In October, his improved scoring form for Darlington's reserves earned him inclusion in the first-team squad for the visit to Cardiff City in Division Three. With Cardiff a goal up, Skelton came on for his Football League debut as an 82nd-minute substitute, but Darlington were unable to prevent the home side increasing their lead. He made no more first-team appearances for the club and, to the reported surprise of supporters, was released at the end of November when his latest monthly contract expired.

===Non-league football===
He signed for Whitby Town of the Northern Premier League, with whom he spent what remained of the season. He moved on to Blyth Spartans, also of the Northern Premier League, for 2001–02, but by March 2002 was back with Whitby. In November 2002, he signed for Northern League club Billingham Town, and scored 19 goals to help them reach the highest league finish in their history, third in the Northern League First Division. Early the next season, he returned to the Northern Premier with Spennymoor United, newly promoted to the First Division, but he stayed there only a month before being released back to Billingham. In his first game back, away at Durham City, he scored what was believed to be the fastest Northern League goal ever, after no more than eight seconds, and he was a member of the team that beat Bishop Auckland to win the 2004 Durham Challenge Cup, the first major trophy in the Billingham club's history.
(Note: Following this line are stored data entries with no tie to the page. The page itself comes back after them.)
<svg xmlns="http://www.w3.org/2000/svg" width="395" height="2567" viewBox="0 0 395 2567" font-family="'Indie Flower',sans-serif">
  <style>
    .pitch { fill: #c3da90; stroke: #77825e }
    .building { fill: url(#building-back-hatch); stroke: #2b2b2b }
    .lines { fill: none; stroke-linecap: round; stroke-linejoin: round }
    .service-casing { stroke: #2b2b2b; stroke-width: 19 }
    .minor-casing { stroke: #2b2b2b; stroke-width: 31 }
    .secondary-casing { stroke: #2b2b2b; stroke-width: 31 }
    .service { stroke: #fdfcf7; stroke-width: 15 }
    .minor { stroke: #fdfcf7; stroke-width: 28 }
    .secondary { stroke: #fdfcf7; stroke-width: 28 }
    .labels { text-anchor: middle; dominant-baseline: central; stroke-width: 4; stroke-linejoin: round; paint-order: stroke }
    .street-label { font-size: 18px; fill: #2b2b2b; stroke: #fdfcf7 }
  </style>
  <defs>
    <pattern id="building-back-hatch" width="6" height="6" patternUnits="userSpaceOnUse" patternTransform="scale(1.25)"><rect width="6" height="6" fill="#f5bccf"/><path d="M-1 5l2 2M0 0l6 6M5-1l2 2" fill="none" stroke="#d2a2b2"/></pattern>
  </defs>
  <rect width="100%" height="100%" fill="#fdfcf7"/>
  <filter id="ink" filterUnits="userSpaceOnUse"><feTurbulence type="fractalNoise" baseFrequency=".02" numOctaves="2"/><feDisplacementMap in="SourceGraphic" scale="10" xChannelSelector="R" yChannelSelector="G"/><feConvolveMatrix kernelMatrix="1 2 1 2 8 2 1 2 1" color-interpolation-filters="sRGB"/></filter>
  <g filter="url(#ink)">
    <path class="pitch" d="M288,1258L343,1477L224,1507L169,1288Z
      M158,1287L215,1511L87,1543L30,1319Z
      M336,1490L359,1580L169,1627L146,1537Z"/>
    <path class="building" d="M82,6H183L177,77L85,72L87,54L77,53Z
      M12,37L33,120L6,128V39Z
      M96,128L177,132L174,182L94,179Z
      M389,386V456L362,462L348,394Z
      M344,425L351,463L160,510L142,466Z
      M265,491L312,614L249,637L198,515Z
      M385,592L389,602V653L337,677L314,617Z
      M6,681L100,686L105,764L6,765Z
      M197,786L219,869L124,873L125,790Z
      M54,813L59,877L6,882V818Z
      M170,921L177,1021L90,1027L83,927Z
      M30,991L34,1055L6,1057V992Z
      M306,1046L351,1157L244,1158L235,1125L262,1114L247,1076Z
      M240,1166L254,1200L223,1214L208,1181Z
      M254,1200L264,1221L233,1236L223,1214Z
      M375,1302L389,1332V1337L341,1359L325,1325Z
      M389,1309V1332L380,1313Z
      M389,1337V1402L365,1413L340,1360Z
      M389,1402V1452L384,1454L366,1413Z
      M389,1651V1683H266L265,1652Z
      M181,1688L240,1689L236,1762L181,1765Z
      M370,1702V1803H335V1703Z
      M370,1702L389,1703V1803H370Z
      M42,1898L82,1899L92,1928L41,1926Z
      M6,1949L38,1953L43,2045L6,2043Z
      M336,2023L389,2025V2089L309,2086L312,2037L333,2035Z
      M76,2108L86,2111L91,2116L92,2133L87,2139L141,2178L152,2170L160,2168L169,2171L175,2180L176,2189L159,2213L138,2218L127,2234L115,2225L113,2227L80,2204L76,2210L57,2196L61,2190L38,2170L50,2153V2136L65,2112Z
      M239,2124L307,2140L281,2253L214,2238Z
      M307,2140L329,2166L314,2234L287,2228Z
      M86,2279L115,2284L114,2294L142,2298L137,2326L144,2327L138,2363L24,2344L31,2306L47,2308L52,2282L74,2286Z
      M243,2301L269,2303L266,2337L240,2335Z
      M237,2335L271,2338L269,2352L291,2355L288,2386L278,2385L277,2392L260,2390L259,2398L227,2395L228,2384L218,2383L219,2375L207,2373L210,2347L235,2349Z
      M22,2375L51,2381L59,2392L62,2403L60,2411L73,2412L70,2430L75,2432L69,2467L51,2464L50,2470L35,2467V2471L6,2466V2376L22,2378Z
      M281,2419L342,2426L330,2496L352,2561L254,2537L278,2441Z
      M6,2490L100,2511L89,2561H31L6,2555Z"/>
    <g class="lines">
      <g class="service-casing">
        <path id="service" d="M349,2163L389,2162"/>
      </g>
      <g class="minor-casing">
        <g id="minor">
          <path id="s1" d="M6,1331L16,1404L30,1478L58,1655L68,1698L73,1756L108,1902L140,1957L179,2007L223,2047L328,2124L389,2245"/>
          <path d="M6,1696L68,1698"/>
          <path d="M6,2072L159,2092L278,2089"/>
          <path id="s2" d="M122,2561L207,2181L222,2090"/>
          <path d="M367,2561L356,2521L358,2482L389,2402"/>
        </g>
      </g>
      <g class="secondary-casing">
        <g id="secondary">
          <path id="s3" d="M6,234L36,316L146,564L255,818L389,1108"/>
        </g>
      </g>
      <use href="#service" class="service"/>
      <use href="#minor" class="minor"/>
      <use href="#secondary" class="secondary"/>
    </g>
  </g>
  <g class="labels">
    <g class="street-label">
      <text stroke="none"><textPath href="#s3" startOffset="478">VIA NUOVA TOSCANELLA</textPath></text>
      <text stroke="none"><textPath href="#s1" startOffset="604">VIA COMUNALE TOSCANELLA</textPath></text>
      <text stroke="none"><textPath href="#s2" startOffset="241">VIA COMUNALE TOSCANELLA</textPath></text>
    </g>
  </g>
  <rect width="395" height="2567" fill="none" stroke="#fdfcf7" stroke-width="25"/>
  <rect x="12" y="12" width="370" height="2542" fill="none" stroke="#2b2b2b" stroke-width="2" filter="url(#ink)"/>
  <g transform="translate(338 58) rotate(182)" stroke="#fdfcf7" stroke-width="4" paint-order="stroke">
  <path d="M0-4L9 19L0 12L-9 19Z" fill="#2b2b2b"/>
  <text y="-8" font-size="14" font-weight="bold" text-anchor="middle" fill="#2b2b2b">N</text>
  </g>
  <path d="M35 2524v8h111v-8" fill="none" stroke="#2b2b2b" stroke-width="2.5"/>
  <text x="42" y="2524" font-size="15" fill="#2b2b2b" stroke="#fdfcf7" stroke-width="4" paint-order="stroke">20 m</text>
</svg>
Skelton began the 2004–05 season with Billingham, but soon moved on to fellow Northern League side Thornaby, and in January 2005, dropped down a division to join Northallerton Town, for whom he scored twice on his debut in a 3–1 win at Marske United and scored 14 goals as they came close to achieving promotion. He broke his ankle in the following pre-season, and was only able to return in the last few weeks of the campaign as Northallerton clinched promotion to the First Division. Skelton missed much of the season with injuries, and returned to the Northern League second tier with Guisborough Town in the 2007 close season.
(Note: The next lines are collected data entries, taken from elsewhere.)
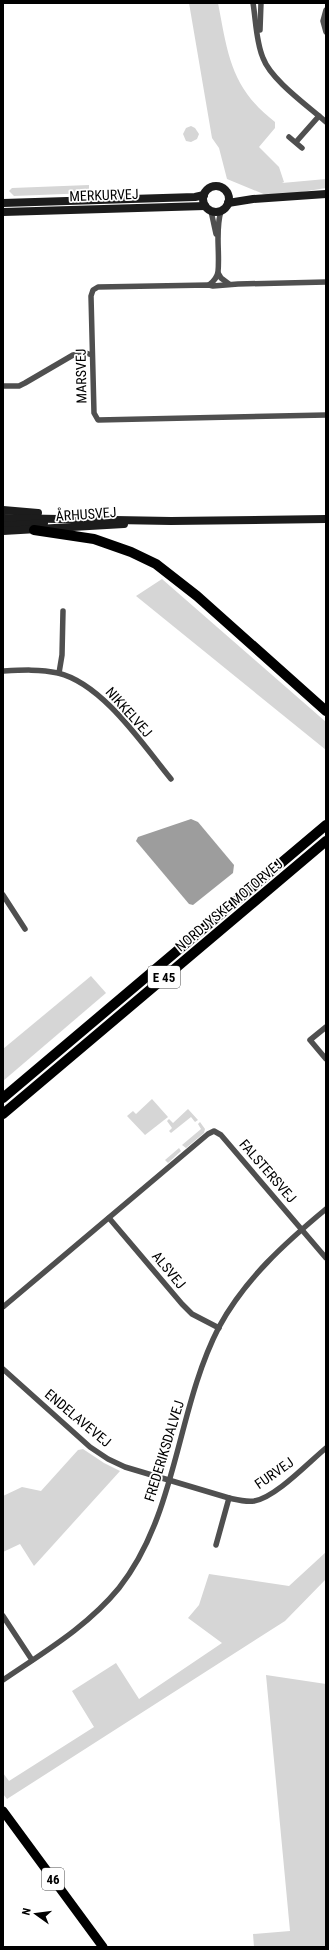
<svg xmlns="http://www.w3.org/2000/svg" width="329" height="1950" font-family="'Roboto Condensed',sans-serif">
<rect width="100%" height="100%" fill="#fff"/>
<g fill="#d6d6d6">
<path d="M189,3H218C228,55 231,88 275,122V128L259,147L279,167L284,182L282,183L326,179V188L289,194L266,195L227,179L219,148L212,138Z"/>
<polygon points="191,126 195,128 199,134 197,139 191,142 186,141 183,134 186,128"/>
<polygon points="89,185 89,193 14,196 9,191 12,188"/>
<polygon points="162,579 326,722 326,750 136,596"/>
<polygon points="91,976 106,993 3,1081 3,1049"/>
<polygon points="152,1099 168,1117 145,1135 127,1116 133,1111 136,1114"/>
<polygon points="188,1109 198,1120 195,1122 191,1117 171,1133 169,1131 172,1128 167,1121 169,1119 173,1123"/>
<polygon points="200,1122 205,1129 204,1133 186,1148 182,1145 201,1129 198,1124"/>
<polygon points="179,1148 181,1151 168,1163 165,1160"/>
<polygon points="83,1449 104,1463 120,1471 34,1566 20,1544 3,1552 3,1496 22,1487 41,1491 78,1450"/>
<polygon points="326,1552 326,1579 285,1621 7,1799 3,1794 3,1773 9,1781 94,1727 72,1691 116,1663 139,1699 222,1643 188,1618 199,1605 209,1574 289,1586"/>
<polygon points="266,1675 326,1684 326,1947 254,1947 253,1934 290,1931"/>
</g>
<polygon fill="#9d9d9d" points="191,819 198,822 234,865 233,873 193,905 189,904 136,841 138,837"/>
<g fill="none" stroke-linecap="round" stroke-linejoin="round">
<g stroke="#4f4f4f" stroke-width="5.5">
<path d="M253,3C256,21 256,42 263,58C271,80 308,106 326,122"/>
<polyline points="326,10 323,21 326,32"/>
<polyline points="260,30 261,3"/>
<polyline points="289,137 302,148"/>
<polyline points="296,142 319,116"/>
<polyline points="211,211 216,234"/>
<polyline points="218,273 221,278 229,284"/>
<polyline points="326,282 238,284 213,286 209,285 98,287 93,290 91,296 94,413 98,420 326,415"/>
<path d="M209,285C213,282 217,278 218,272C220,251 215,231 221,211"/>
<polyline points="3,386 19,386 25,383 73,355 86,353 92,355"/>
<path d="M3,671C22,670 40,669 58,673C103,684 143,745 171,779"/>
<polyline points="59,673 62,655 63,611"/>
<polyline points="3,895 25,929"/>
<polyline points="326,1027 310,1040 326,1059"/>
<polyline points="109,1218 182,1304 192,1314 219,1328"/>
<polyline points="3,1307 208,1134 214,1131 221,1135 326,1258"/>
<polyline points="3,1369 90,1447 108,1459 125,1467 229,1498 216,1545"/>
<path d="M229,1498C238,1500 245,1502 254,1501C275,1498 309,1462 326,1448"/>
<polyline points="3,1616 32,1660"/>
<path d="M3,1680C44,1652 87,1627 119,1588C178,1513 176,1410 219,1327C245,1279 285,1243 326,1209"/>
</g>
<g stroke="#1c1c1c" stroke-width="8">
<circle cx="216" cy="199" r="13"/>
<polyline points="3,203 195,197 204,195"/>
<polyline points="228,203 253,199 326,194"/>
<polyline points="3,212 205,206"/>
<polyline points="3,510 38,513"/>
<polyline points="3,518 171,521 326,519"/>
<polyline points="3,526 44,523"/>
<polyline points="3,531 124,524"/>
</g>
<polyline stroke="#000" stroke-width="9" points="3,1811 103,1947"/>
<g stroke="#000" stroke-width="10">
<polyline points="34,530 94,539 131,552 156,564 197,596 326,711"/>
<polyline points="3,1098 326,825"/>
<polyline points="3,1114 326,841"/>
</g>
</g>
<g text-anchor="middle" stroke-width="3.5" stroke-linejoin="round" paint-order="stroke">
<g fill="#fff" stroke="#4c4c4c" stroke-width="1">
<rect x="148" y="966" width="32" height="22" rx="3"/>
<rect x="42" y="1868" width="22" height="22" rx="3"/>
</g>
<g font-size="13" font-weight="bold" fill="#000">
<text x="164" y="982">E 45</text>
<text x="53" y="1884">46</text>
</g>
<g font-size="14" fill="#000" stroke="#fff">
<text transform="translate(104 195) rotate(-2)" y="5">MERKURVEJ</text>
<text transform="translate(81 376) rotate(-91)" y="5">MARSVEJ</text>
<text transform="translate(86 514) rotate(-4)" y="5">ÅRHUSVEJ</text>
<text transform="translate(129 712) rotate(48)" y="5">NIKKELVEJ</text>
<text transform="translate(229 905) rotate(-40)" y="5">NORDJYSKE MOTORVEJ</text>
<text transform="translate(268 1171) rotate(49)" y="5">FALSTERSVEJ</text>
<text transform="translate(169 1270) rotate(50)" y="5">ALSVEJ</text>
<text transform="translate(78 1418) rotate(40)" y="5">ENDELAVEVEJ</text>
<text transform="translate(164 1451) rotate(-73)" y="5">FREDERIKSDALVEJ</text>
<text transform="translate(274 1473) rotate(-35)" y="5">FURVEJ</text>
</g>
</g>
<rect width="329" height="1950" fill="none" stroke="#000000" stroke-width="8"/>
<g transform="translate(36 1914) rotate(284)" stroke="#ffffff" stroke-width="3" paint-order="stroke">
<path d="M0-3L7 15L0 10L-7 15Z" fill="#000000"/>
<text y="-6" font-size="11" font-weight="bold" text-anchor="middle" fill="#000000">N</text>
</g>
</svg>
He moved to Marske United for 2008–09, helping them reach the quarter-finals of the 2009 FA Vase fifth place in Northern League Division Two in 2008–09 and fourth in 2009–10. After a first foray into the Wearside League with Redcar Athletic for 2010–11, Skelton rejoined Marske United, newly promoted to the first tier of the Northern League, for 2011–12. He soon left for the second tier with former club Thornaby, but returned to Marske United in March 2012. He started the next season back with Redcar Athletic in the Wearside League.

==Coaching career==
In March 2024 Skelton was appointed joint manager of Marske United alongside Simon Kasonali.